- [EXCERPTED PASSAGE]
This Call and Response idea was not only brought up by Barnes and also by Dozier’s example of Twitter threads. Black women’s use of the twitter threads stereotyped them as “angry black woman ranting” but is a huge part of Twitter’s success that creators of Twitter never gave credit to. These Twitter threads are a type Call and Response, someone creates and posts and then others comment and invoke a conversation. Additionally, Tik Tok and Instagram have the same Call and Response idea but people are actually making money based on how many responses they receive on their calls. I think one of the most profound things Dozier had to say about her talk on community in digital spaces being erased was that black women are as self sustaining, researched and used as the rainforest. Because people want their rhythm but not their blues. Kylie Jenner wants their nails but not the struggles especially in the face of Astroworld (Dozier). These powerful statements indicated to me exactly what it means for the black presences to be commodified. The black presence is every and it influences so much of everyone’s life and yet there is no credit being given. Black women on Twitter are sticking up for their credit but it goes way deeper than Twitter.

[Extracted records]

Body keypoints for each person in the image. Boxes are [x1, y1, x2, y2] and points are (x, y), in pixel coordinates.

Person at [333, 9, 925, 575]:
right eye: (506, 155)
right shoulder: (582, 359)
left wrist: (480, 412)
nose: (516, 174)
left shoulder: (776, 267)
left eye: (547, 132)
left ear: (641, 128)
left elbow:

- [EXERCISE] Name every social media platform mentioned in the passage on Call and Response.

- [THE COMPLETED TASK] Twitter, Tik Tok, Instagram